##### Material provided

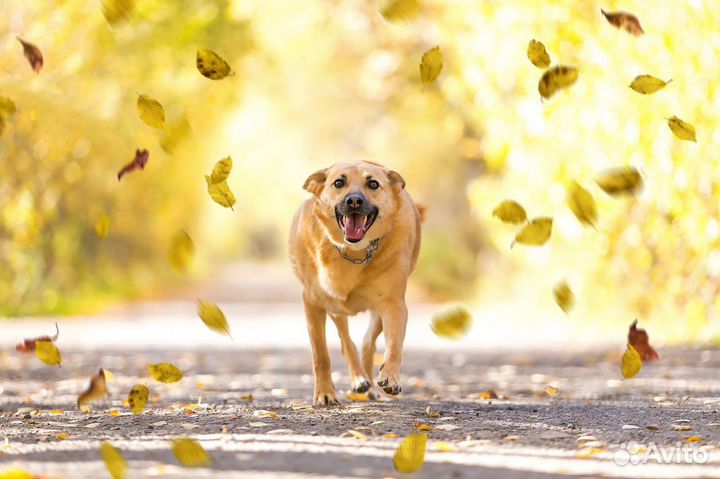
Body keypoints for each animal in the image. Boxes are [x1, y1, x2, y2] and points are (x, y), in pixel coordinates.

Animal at [286, 160, 422, 404]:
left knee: (367, 343)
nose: (354, 201)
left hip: (375, 312)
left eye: (373, 184)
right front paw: (325, 394)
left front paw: (390, 377)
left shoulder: (394, 304)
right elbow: (321, 354)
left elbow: (394, 344)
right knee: (346, 342)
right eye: (339, 182)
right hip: (335, 308)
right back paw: (358, 378)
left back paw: (369, 384)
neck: (354, 252)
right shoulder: (312, 302)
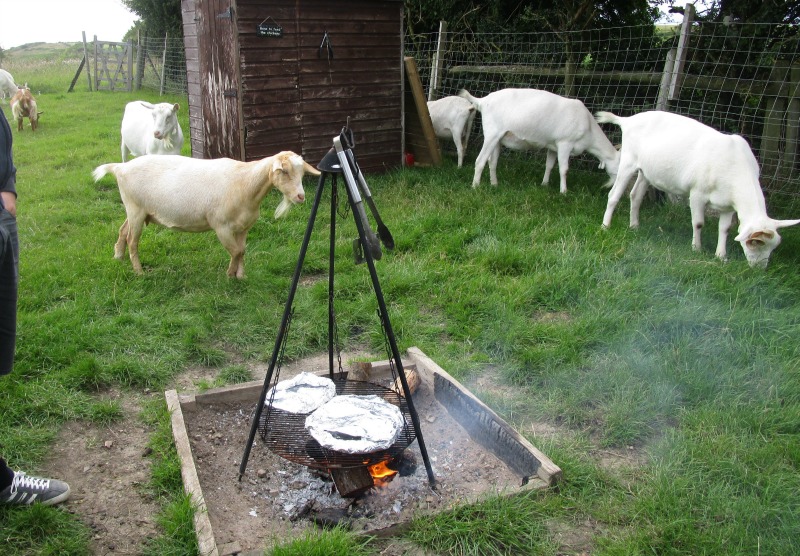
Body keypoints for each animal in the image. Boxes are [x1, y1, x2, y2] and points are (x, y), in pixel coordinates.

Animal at [92, 152, 320, 278]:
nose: (300, 196)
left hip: (136, 210)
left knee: (123, 231)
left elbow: (242, 251)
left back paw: (118, 257)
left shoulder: (244, 227)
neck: (244, 183)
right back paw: (139, 272)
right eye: (285, 171)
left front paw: (241, 276)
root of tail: (120, 167)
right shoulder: (221, 226)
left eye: (302, 173)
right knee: (132, 240)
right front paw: (230, 274)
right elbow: (236, 251)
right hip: (135, 208)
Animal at [456, 88, 620, 193]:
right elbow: (564, 169)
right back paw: (476, 186)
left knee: (492, 161)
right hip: (492, 133)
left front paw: (544, 184)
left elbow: (549, 165)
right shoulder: (565, 143)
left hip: (498, 137)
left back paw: (494, 184)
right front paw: (564, 191)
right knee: (480, 160)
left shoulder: (553, 146)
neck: (589, 130)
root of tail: (483, 101)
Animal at [596, 110, 796, 268]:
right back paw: (606, 226)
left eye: (773, 246)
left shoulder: (728, 205)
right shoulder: (697, 193)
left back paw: (635, 226)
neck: (735, 167)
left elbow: (725, 229)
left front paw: (721, 256)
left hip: (646, 171)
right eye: (755, 243)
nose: (759, 268)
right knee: (614, 195)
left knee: (635, 195)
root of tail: (627, 120)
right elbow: (698, 223)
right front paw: (696, 249)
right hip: (628, 162)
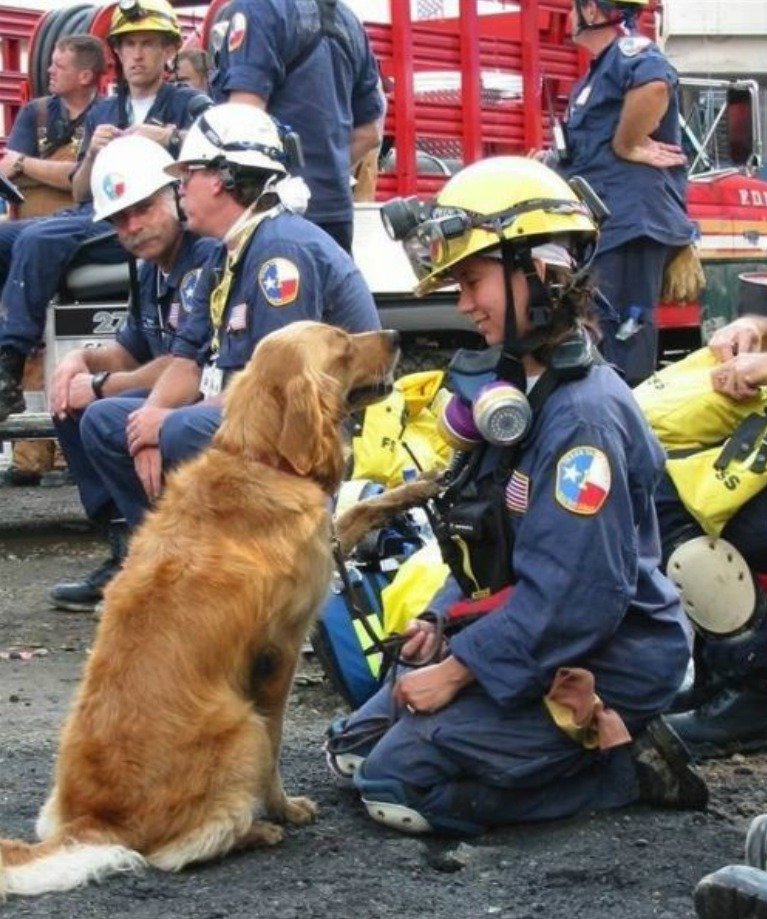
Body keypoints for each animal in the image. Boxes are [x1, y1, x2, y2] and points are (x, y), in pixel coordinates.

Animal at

##########

- What to produce
Return every entry word for word, leaving the pictures out.

- Exercise response
Body keypoints for each animal in the image. Boxes are [x1, y1, x2, y2] and points are (x, y), in pixel coordinates.

Animal at [286, 160, 422, 404]:
left knee: (367, 343)
nose: (354, 201)
left hip: (375, 312)
left eye: (373, 184)
right front paw: (325, 394)
left front paw: (390, 377)
left shoulder: (394, 304)
right elbow: (321, 354)
left elbow: (394, 344)
right knee: (346, 342)
right eye: (339, 182)
right hip: (335, 308)
right back paw: (358, 378)
left back paw: (369, 384)
neck: (354, 252)
right shoulder: (312, 302)
Body keypoints for each animal in the image. Boxes are [x1, y1, x2, y2] and points are (x, y), in pixel coordinates.

Animal at [92, 152, 320, 278]:
nose: (300, 196)
left hip: (136, 210)
left knee: (123, 231)
left elbow: (242, 251)
left back paw: (118, 257)
left shoulder: (244, 227)
neck: (244, 183)
right back paw: (139, 272)
right eye: (285, 171)
left front paw: (241, 276)
root of tail: (120, 167)
right shoulder: (221, 226)
left eye: (302, 173)
right knee: (132, 240)
right front paw: (230, 274)
right elbow: (236, 251)
right hip: (135, 208)
Animal at [456, 88, 620, 193]:
right elbow: (564, 169)
right back paw: (476, 186)
left knee: (492, 161)
right hip: (492, 133)
left front paw: (544, 184)
left elbow: (549, 165)
right shoulder: (565, 143)
left hip: (498, 137)
left back paw: (494, 184)
right front paw: (564, 191)
right knee: (480, 160)
left shoulder: (553, 146)
neck: (589, 130)
root of tail: (483, 101)
Animal at [596, 110, 796, 268]:
right back paw: (606, 226)
left eye: (773, 246)
left shoulder: (728, 205)
right shoulder: (697, 193)
left back paw: (635, 226)
neck: (735, 167)
left elbow: (725, 229)
left front paw: (721, 256)
left hip: (646, 171)
right eye: (755, 243)
nose: (759, 268)
right knee: (614, 195)
left knee: (635, 195)
root of tail: (627, 120)
right elbow: (698, 223)
right front paw: (696, 249)
right hip: (628, 162)
Body keypoints for each animal in the image. Boxes are [x1, y1, x2, y2] and points are (x, y), in pixel coordinates.

Animal at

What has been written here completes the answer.